Por tanto estamos ante dos libros que harán las delicias de cualquier amante del cine y del arte en general, con independencia del conocimiento o de la admiración que se tenga por la obra de Welles. Ocurre, en cierta manera, lo mismo que con las conversaciones entre Truffaut y Hitchcock, que se han convertido en una obra esencial para entender lo que es el cine. El mito Orson Welles sigue vivo: hace dos años se encontró una copia de una película que se creía perdida, Two much Johnson (1938), que era «una imitación de una comedia de cine mudo». Y somos muchos los que esperamos que algún día pueda llegar a estrenarse El otro lado del viento. Y más después de haber leído estas sabrosas digresiones sobre el otro lado del mundo de Welles. Tal vez tuviese razón Peter Biskind al afirmar que «el mismo Welles fue en realidad su mejor película, la más grande».

Filmografía soñada y aplazada

Si un escritor se define por los libros que no llegó a escribir, a un cineasta le sucede lo mismo con las películas que no llegó a filmar. En el caso de Welles algunas fueron escritas y otras parcialmente rodadas y montadas.

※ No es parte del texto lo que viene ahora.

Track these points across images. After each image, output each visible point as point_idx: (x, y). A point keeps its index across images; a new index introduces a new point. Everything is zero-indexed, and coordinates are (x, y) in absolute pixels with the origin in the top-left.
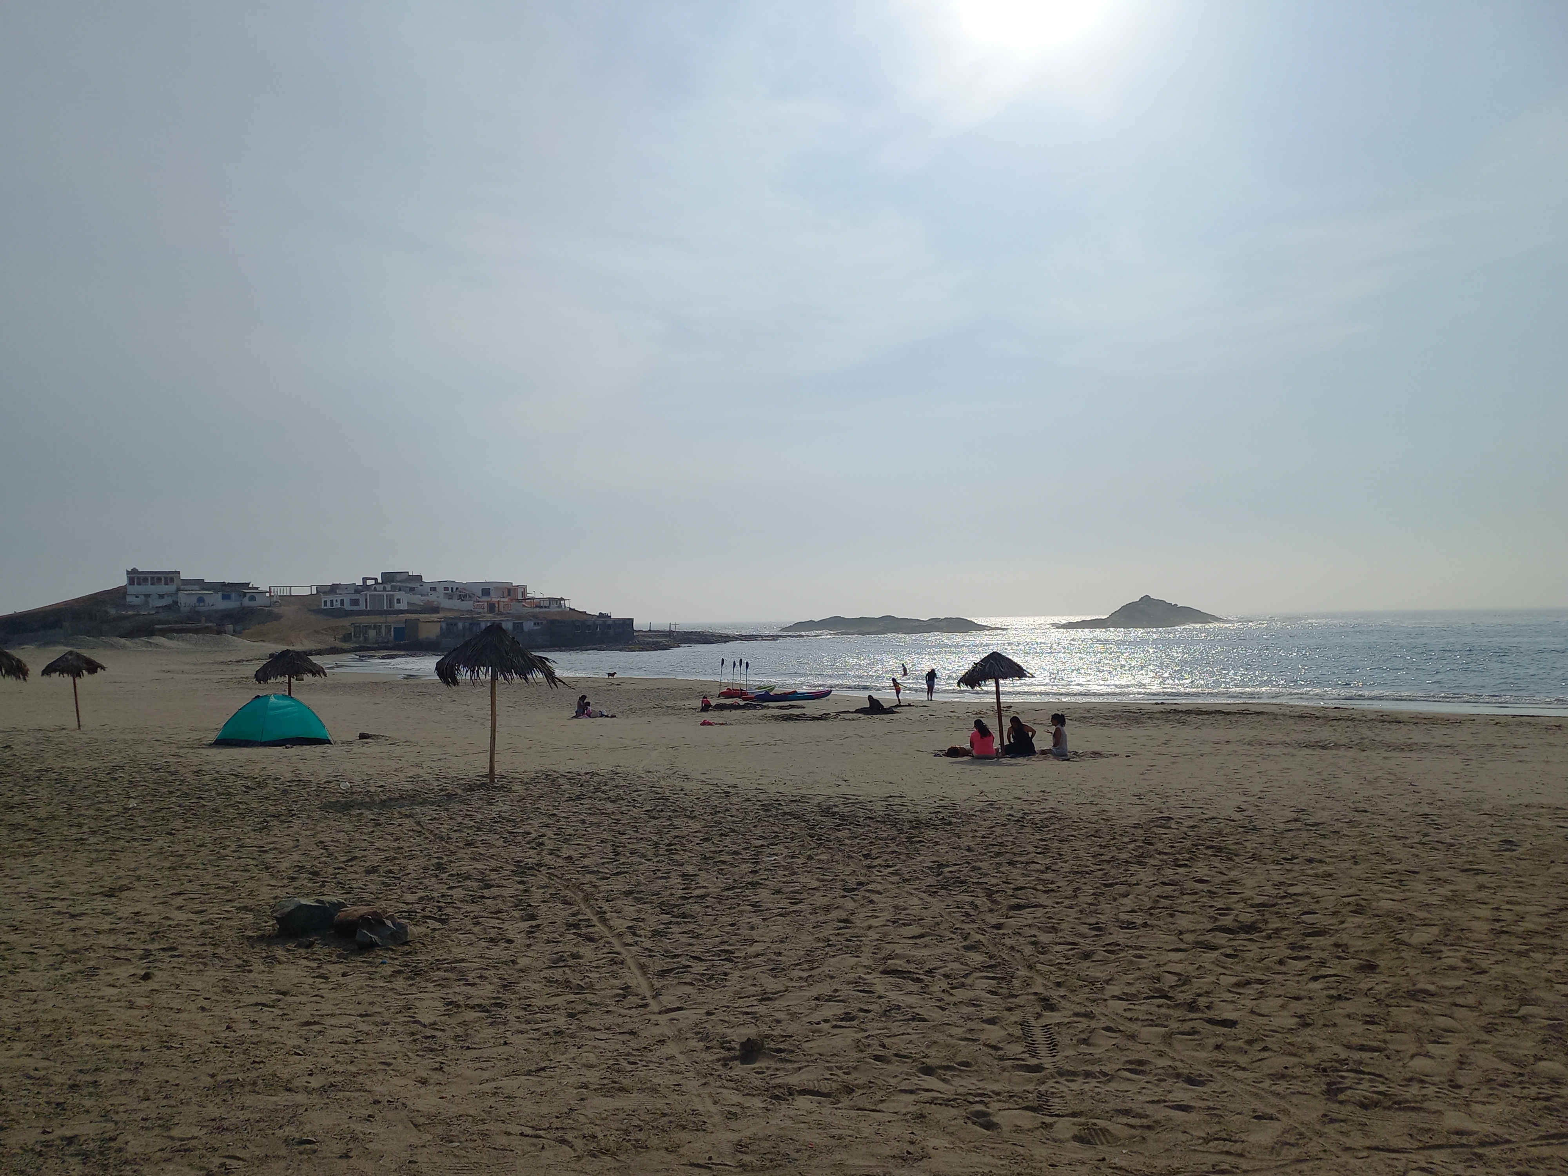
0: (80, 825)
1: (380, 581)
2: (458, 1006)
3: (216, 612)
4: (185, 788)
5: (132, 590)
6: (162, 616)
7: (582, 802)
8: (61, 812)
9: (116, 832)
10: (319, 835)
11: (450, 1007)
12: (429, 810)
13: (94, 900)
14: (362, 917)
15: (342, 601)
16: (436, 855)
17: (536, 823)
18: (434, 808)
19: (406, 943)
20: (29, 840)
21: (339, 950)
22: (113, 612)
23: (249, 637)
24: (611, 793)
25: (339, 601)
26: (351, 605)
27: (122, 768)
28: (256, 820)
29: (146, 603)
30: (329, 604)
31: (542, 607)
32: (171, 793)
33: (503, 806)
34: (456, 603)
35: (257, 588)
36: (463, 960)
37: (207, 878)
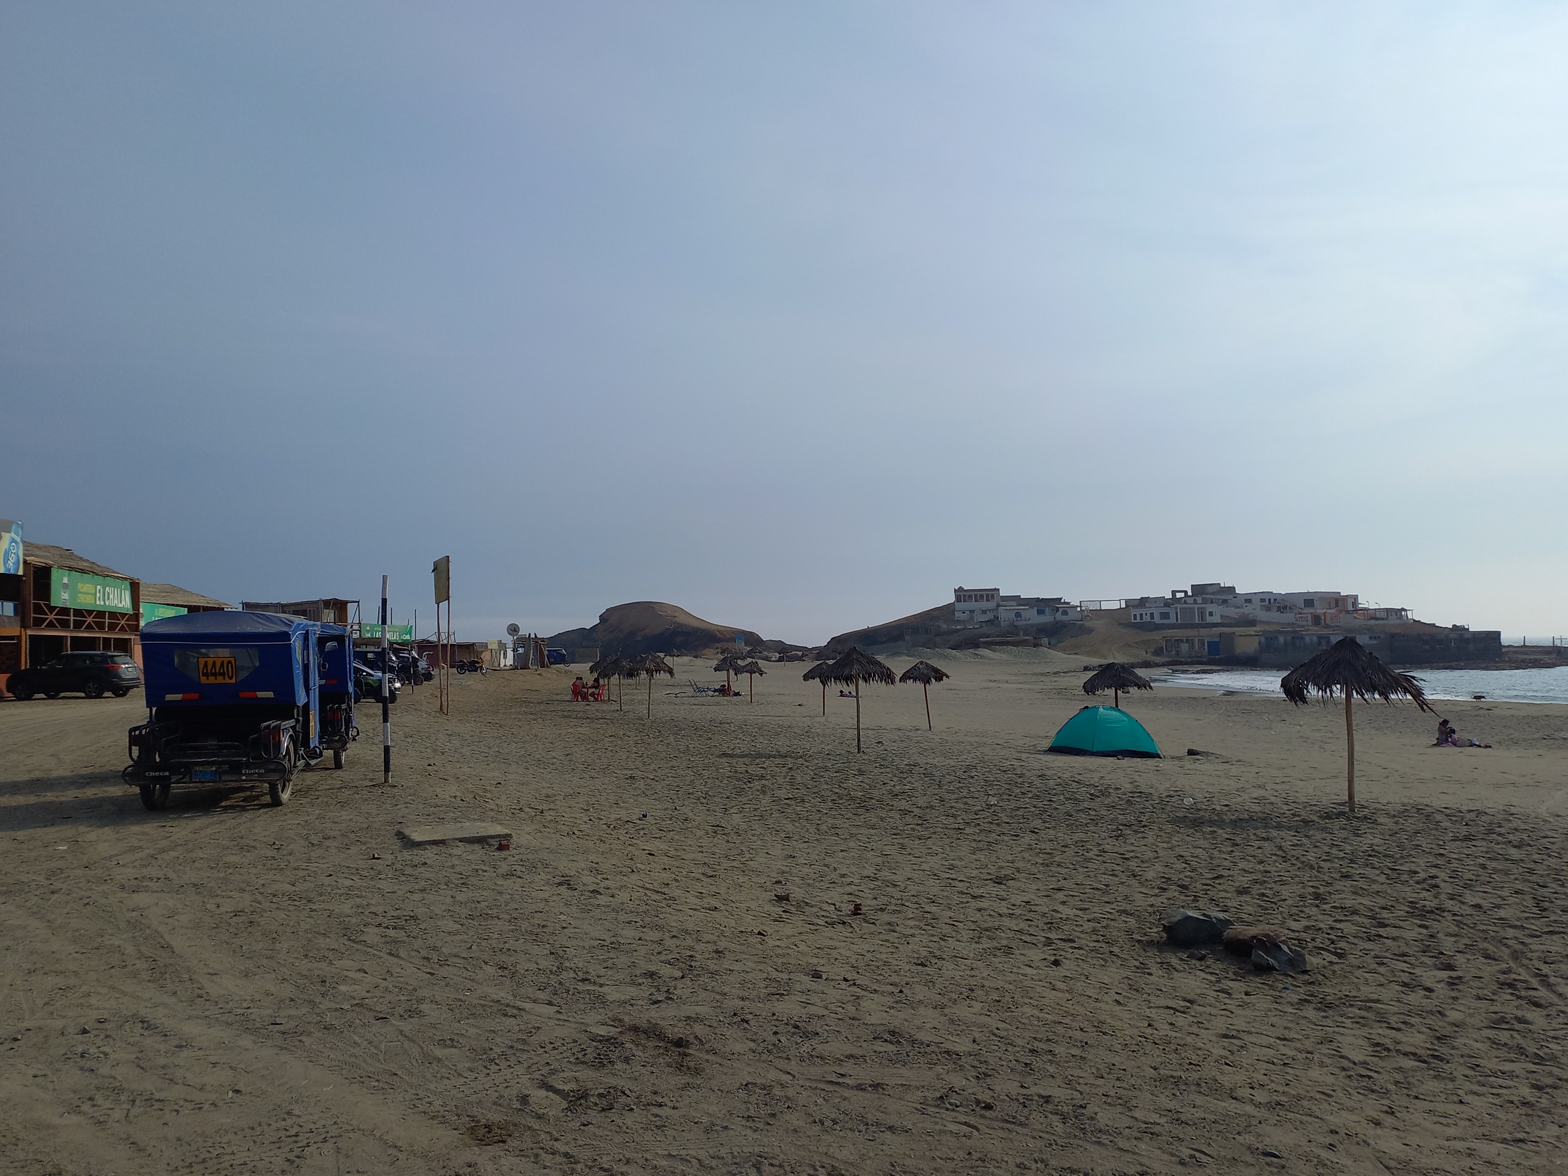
0: (954, 816)
1: (1190, 593)
2: (1388, 1050)
3: (1032, 625)
4: (1035, 791)
5: (960, 606)
6: (985, 630)
7: (1474, 843)
8: (935, 803)
9: (986, 825)
10: (1176, 849)
11: (1378, 1049)
12: (1287, 834)
13: (987, 885)
14: (1253, 937)
15: (1152, 614)
16: (1311, 884)
17: (1422, 862)
18: (1292, 833)
19: (1305, 972)
20: (918, 825)
21: (1233, 968)
22: (944, 626)
23: (1063, 650)
24: (1511, 837)
25: (1149, 615)
26: (1161, 619)
27: (975, 767)
28: (1109, 827)
29: (972, 618)
30: (1138, 617)
31: (1377, 619)
32: (1023, 793)
33: (1371, 839)
34: (1275, 616)
35: (1068, 603)
36: (1377, 1001)
37: (1080, 878)
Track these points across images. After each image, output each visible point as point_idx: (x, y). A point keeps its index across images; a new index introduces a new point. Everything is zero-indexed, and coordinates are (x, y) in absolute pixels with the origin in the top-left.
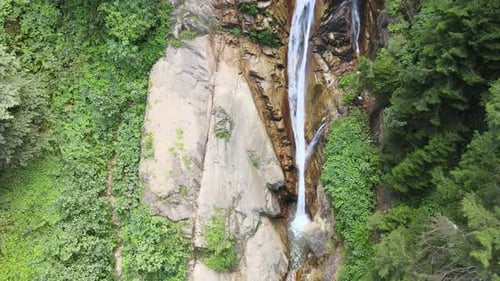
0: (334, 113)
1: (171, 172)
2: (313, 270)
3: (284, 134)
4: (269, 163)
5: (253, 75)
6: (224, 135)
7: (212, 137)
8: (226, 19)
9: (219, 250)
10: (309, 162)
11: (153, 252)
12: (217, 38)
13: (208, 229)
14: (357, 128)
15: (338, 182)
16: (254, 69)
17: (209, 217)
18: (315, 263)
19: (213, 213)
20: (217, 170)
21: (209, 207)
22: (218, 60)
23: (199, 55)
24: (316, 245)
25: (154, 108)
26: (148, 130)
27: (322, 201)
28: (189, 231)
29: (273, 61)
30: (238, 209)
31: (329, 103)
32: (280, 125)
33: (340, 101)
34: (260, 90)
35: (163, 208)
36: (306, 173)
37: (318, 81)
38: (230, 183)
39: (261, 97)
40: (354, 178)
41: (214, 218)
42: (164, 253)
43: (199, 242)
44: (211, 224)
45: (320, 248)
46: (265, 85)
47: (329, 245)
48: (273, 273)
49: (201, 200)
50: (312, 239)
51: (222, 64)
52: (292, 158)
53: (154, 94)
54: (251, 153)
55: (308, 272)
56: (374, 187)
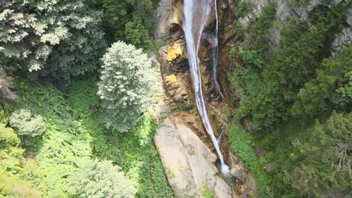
0: (225, 124)
1: (183, 179)
2: (242, 186)
3: (208, 139)
4: (210, 154)
5: (189, 123)
6: (192, 153)
7: (188, 156)
8: (172, 108)
10: (220, 145)
12: (171, 116)
13: (203, 192)
14: (237, 128)
15: (241, 151)
16: (189, 121)
18: (241, 183)
20: (196, 168)
21: (201, 183)
22: (175, 125)
23: (169, 127)
25: (165, 156)
26: (167, 167)
27: (233, 158)
29: (194, 114)
30: (208, 178)
31: (221, 120)
32: (205, 136)
33: (226, 119)
34: (194, 127)
35: (187, 193)
36: (220, 149)
37: (213, 113)
38: (202, 170)
39: (195, 130)
40: (247, 148)
44: (204, 190)
45: (241, 176)
46: (195, 125)
47: (244, 174)
49: (196, 183)
50: (237, 174)
51: (178, 125)
52: (213, 146)
53: (162, 151)
54: (203, 155)
55: (241, 188)
56: (254, 147)
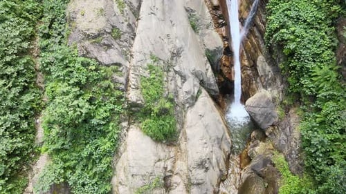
1: (102, 10)
3: (220, 12)
4: (207, 28)
9: (156, 109)
11: (77, 97)
13: (144, 80)
17: (145, 65)
19: (150, 61)
20: (154, 21)
21: (145, 54)
24: (262, 114)
27: (264, 70)
28: (122, 80)
30: (177, 68)
35: (91, 48)
38: (168, 35)
41: (150, 67)
42: (91, 101)
43: (133, 96)
45: (267, 116)
48: (216, 148)
49: (135, 48)
50: (257, 109)
54: (189, 13)
55: (256, 146)
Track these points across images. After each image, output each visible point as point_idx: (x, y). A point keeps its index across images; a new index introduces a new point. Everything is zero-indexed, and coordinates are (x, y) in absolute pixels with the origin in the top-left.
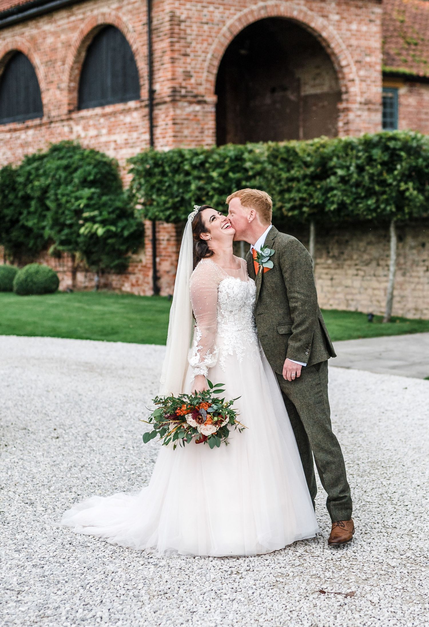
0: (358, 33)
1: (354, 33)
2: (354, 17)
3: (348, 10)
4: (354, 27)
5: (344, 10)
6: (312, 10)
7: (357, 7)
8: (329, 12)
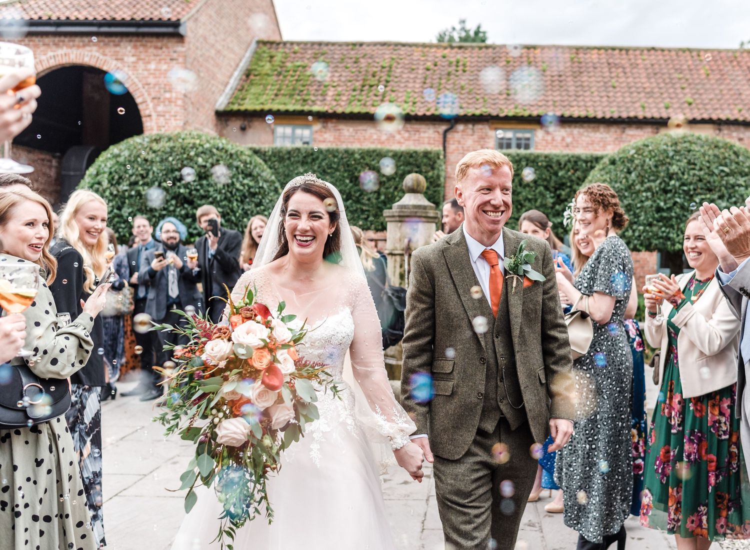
0: (157, 73)
1: (152, 72)
2: (152, 58)
3: (146, 52)
4: (152, 66)
5: (141, 52)
6: (105, 55)
7: (156, 48)
8: (125, 55)
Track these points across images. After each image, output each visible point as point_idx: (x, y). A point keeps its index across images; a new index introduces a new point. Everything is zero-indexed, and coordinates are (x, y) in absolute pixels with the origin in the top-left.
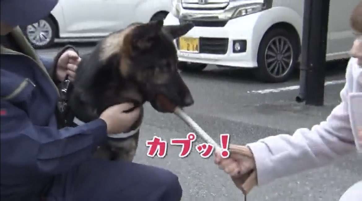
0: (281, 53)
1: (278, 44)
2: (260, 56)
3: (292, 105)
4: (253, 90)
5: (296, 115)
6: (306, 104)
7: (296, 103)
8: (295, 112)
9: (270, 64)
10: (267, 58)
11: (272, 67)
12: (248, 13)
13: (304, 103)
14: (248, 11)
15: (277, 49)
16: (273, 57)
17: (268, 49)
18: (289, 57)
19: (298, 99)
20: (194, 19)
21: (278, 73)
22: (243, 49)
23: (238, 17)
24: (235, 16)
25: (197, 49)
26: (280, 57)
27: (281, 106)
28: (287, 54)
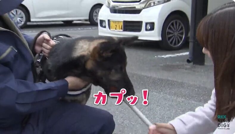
0: (177, 31)
1: (175, 25)
2: (163, 33)
3: (184, 65)
4: (159, 55)
5: (187, 71)
6: (194, 64)
7: (187, 63)
8: (186, 69)
9: (169, 38)
10: (167, 35)
11: (171, 40)
12: (155, 5)
13: (192, 63)
14: (155, 3)
15: (174, 28)
16: (172, 34)
17: (168, 28)
18: (182, 34)
19: (188, 61)
20: (119, 9)
21: (175, 44)
22: (152, 29)
23: (148, 7)
24: (146, 6)
25: (121, 29)
26: (176, 34)
27: (177, 66)
28: (181, 32)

Además de El otro lado del viento, en ambos libros se citan varios ejemplos: «una película sobre los grandes días del cine mudo» que habría de ser un homenaje a Griffith; una versión de La Biblia codirigida junto a Bresson y Fellini, o una adaptación de El rey Lear, su obra favorita de Shakespeare; The dreamers, un guión basado en dos relatos de Isak Dinensen; su versión de Don Quijote en la España franquista, de la que Jesús Franco estrenó un controvertido montaje en 1992; o el guión de The Big Brass Ring, que habría de ser una crónica política de la Norteamérica de finales del siglo pasado. Hasta el último día de su vida Welles siguió trabajando en esa filmografía soñada. La noche del 10 de octubre de 1985, tras un ataque de corazón, moría Welles. Cuando lo encontraron en su cama, las manos de Orson sujetaban su máquina de escribir.